Source: HSG Newsroom
Solar, photovoltaic power station located on a mountain slope in the Alps. Foggy day, green pasture grass and blue skies and mountains create a fresh and ecological image.

Switzerland was the first country in the world to switch completely to renewable energies in 2050. This process was kicked off in 2025 by a series of political measures, including a ban on combustion engines, new oil and gas heating systems, and a massive expansion of Alpine solar installations. Among other things, climate-related natural disasters that hit various industrialised nations in 2023/24 contributed to these decisions by the Federal Council. These catastrophic years led to a political change of course worldwide and, therefore, to increased climate protection. The result: The world has reached the goal of becoming climate neutral in 2050, according to a report by the UN climate committee IPCC. 

In the same year, news broke that McDonald's had lost 50 per cent of its global turnover in just two years. The reason for this is the company AllBugs, which offers healthy and sustainable fast food made from insects. 

"Scenarios that are realistic from today's perspective".

HSG students designed utopias like this and others during the course "Energy and Climate Governance" in the autumn semester of last year. "The requirement for this task was that the utopias are realistic. That means they describe possible states that could occur based on the current levels of knowledge and technology," says HSG lecturer and political scientist Adrian Rinscheid.

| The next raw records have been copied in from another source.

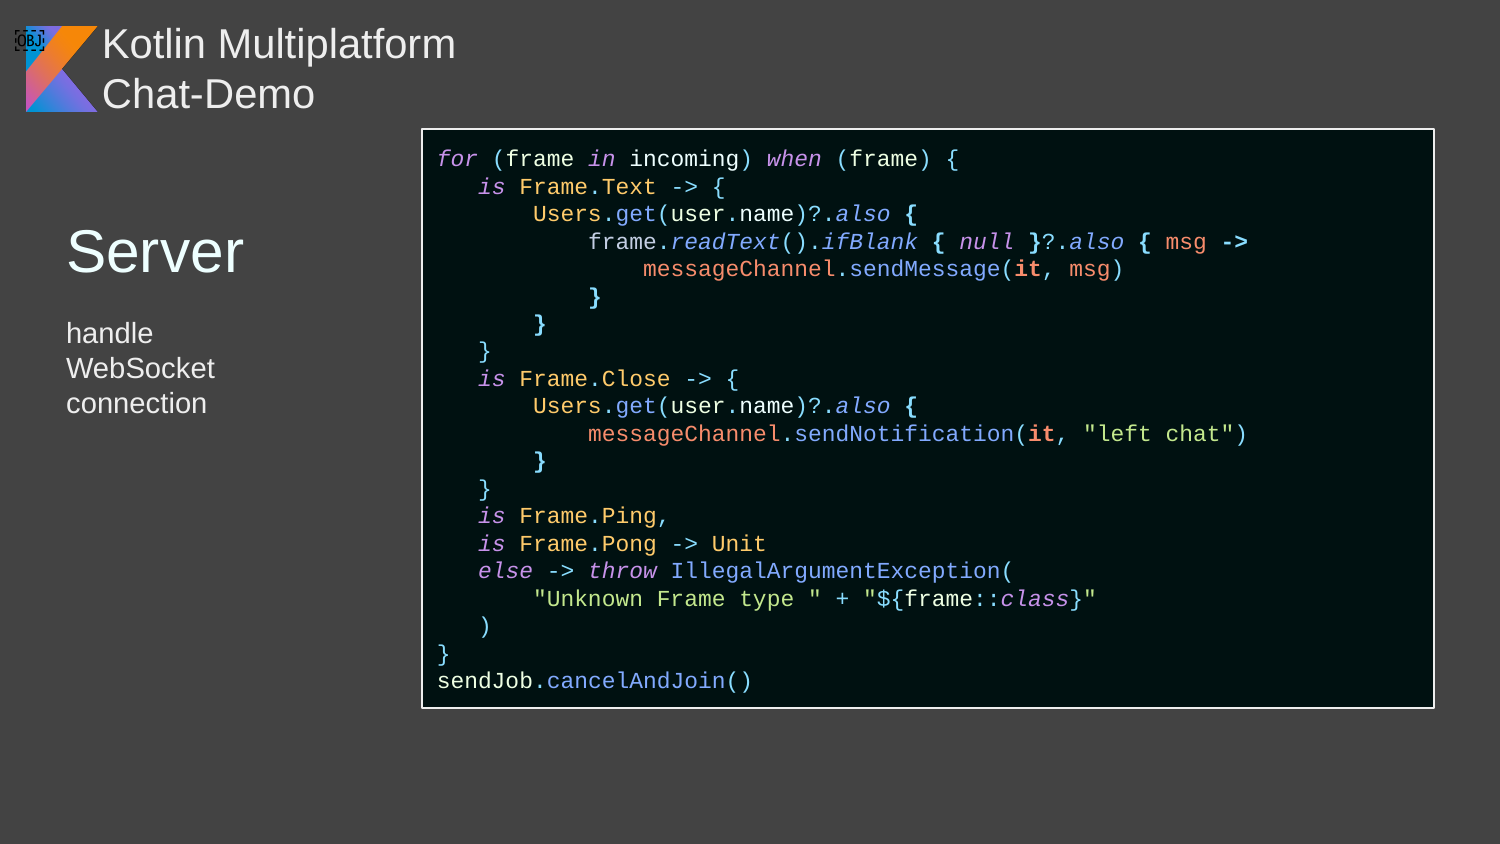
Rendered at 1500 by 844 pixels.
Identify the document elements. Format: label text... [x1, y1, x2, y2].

text_box handle WebSocket connection [51, 299, 316, 434]
title Server [51, 191, 374, 300]
text_box for (frame in incoming) when (frame) { is Frame.Text -> { Users.get(user.name)?.also { frame.readText().ifBlank { null }?.also { msg -> messageChannel.sendMessage(it, msg) } } } is Frame.Close -> { Users.get(user.name)?.also { messageChannel.sendNotification(it, "left chat") } } is Frame.Ping, is Frame.Pong -> Unit else -> throw IllegalArgumentException( "Unknown Frame type " + "${frame::class}" ) } sendJob.cancelAndJoin() [421, 128, 1434, 709]
picture [26, 26, 98, 112]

He teaches and conducts research at Radboud University in the Netherlands on energy and climate policy, as well as on the decision-making behaviour of political actors, and regularly takes on teaching assignments at the HSG. 

To kick off the course, which was attended by HSG Master's students from a wide range of degree programmes, Rinscheid outlined the status quo of global climate policy in two lectures. "This overview is initially very sobering, as climate change is a highly complex and so-called 'wicked problem'." At the moment there are hardly any effective political solutions in sight, while at the same time humanity is under time pressure and players with the widest variety of different interests are involved in making numerous important decisions. Rinscheid: "With this course, I want to show the students that there are approaches to solving such problems." 

Rinscheid also wants the young men and women to leave the course with an optimistic perspective. "Many of them will work in leading positions in business and society later on. It's therefore important that they believe they can make a difference."

During the course the students also worked in groups on topics such as international climate conferences, the area of tension between science and politics, climate protection in the transport and agricultural sectors, climate law, new technologies and the role of the financial sector. 

Designing utopias promotes creativity

At the end of the course, students wrote essays about how the world might have evolved in terms of climate change by a time in the future that they chose themselves. For this purpose, the students had to select and link up at least three areas, such as jurisdiction, the financial sector and the agricultural industry. 

"Thinking about the future trains the imagination. I also deliberately specified utopias rather than dystopias, as developing a positive perspective is more solution-oriented and, at the same time, much more challenging than simply thinking the current conditions through to the worst possible outcome," says Rinscheid. The design of a realistic utopia requires creative, unconventional, networked thinking. "In other words, patterns of thought that students also need in today's highly complex world of work in order to help shape its transformation in a sustainable way."